▶ What the task asks
Pull every line with the word "Regulations" out of the entries below.

▶ Data to examine
Start of Block
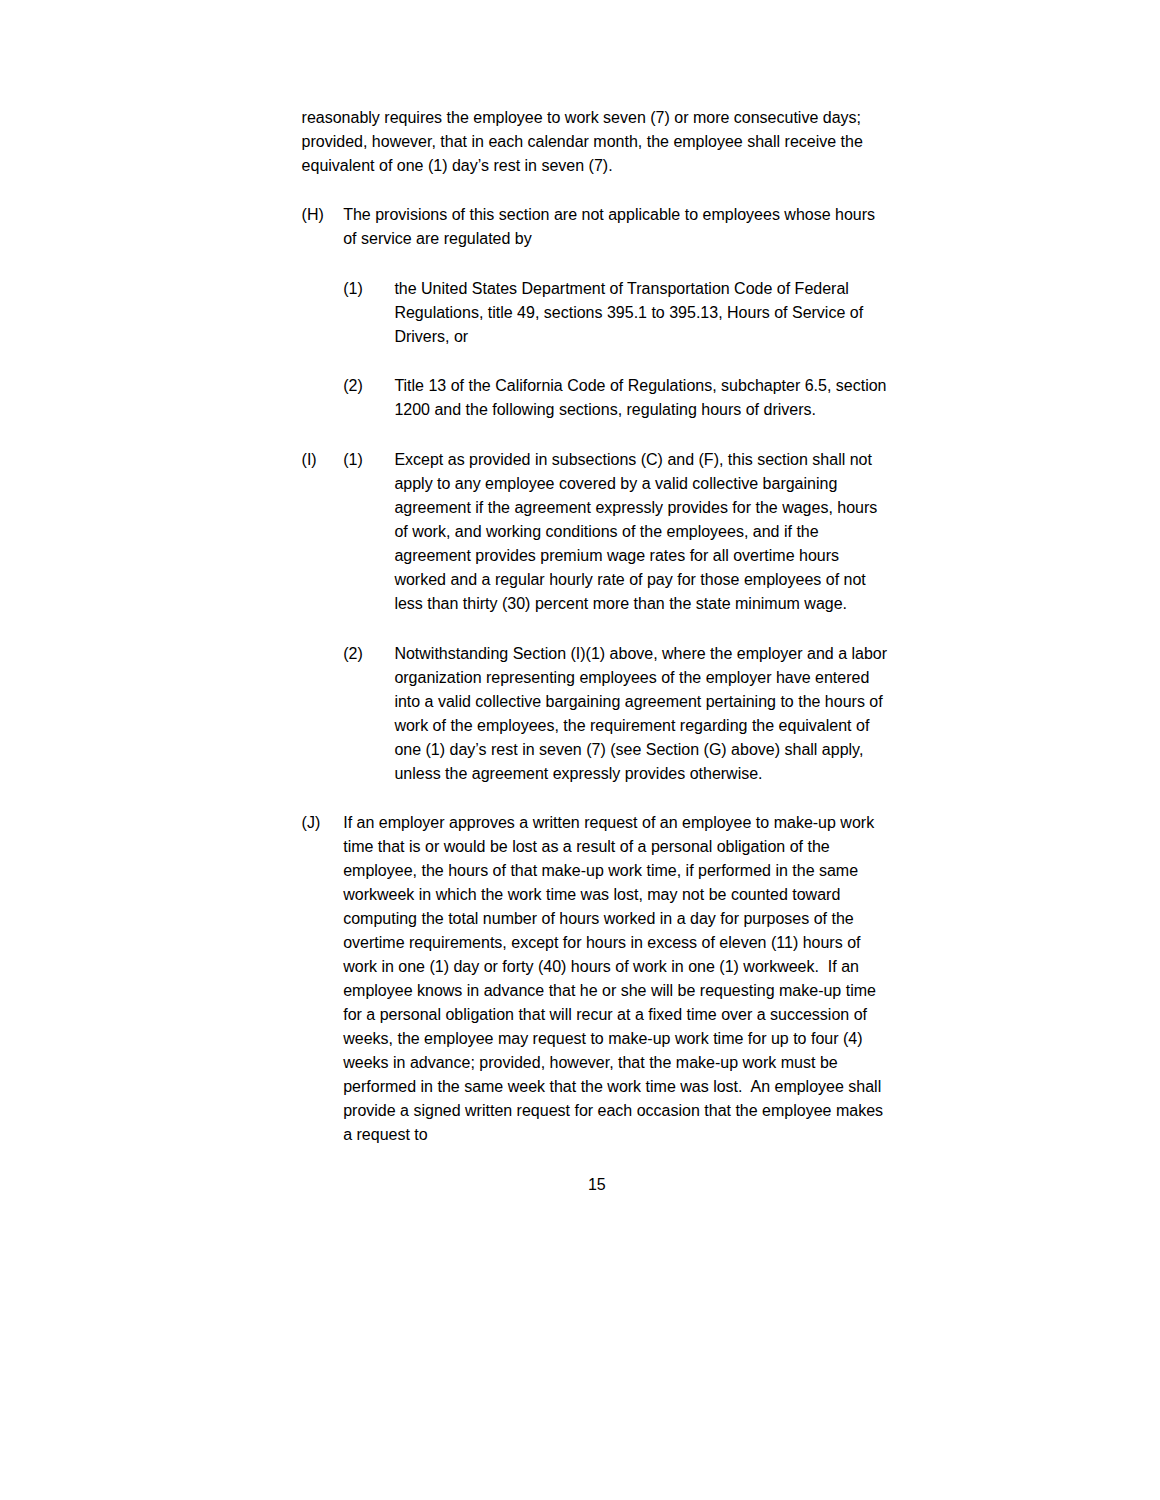reasonably requires the employee to work seven (7) or more consecutive days; provided, however, that in each calendar month, the employee shall receive the equivalent of one (1) day’s rest in seven (7).
(H)
The provisions of this section are not applicable to employees whose hours of service are regulated by
(1)
the United States Department of Transportation Code of Federal Regulations, title 49, sections 395.1 to 395.13, Hours of Service of Drivers, or
(2)
Title 13 of the California Code of Regulations, subchapter 6.5, section 1200 and the following sections, regulating hours of drivers.
(I)
(1)
Except as provided in subsections (C) and (F), this section shall not apply to any employee covered by a valid collective bargaining agreement if the agreement expressly provides for the wages, hours of work, and working conditions of the employees, and if the agreement provides premium wage rates for all overtime hours worked and a regular hourly rate of pay for those employees of not less than thirty (30) percent more than the state minimum wage.
(2)
Notwithstanding Section (I)(1) above, where the employer and a labor organization representing employees of the employer have entered into a valid collective bargaining agreement pertaining to the hours of work of the employees, the requirement regarding the equivalent of one (1) day’s rest in seven (7) (see Section (G) above) shall apply, unless the agreement expressly provides otherwise.
(J)
If an employer approves a written request of an employee to make-up work time that is or would be lost as a result of a personal obligation of the employee, the hours of that make-up work time, if performed in the same workweek in which the work time was lost, may not be counted toward computing the total number of hours worked in a day for purposes of the overtime requirements, except for hours in excess of eleven (11) hours of work in one (1) day or forty (40) hours of work in one (1) workweek. If an employee knows in advance that he or she will be requesting make-up time for a personal obligation that will recur at a fixed time over a succession of weeks, the employee may request to make-up work time for up to four (4) weeks in advance; provided, however, that the make-up work must be performed in the same week that the work time was lost. An employee shall provide a signed written request for each occasion that the employee makes a request to
15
End of Block
▶ Task answer
the United States Department of Transportation Code of Federal Regulations, title 49, sections 395.1 to 395.13, Hours of Service of Drivers, or
Title 13 of the California Code of Regulations, subchapter 6.5, section 1200 and the following sections, regulating hours of drivers.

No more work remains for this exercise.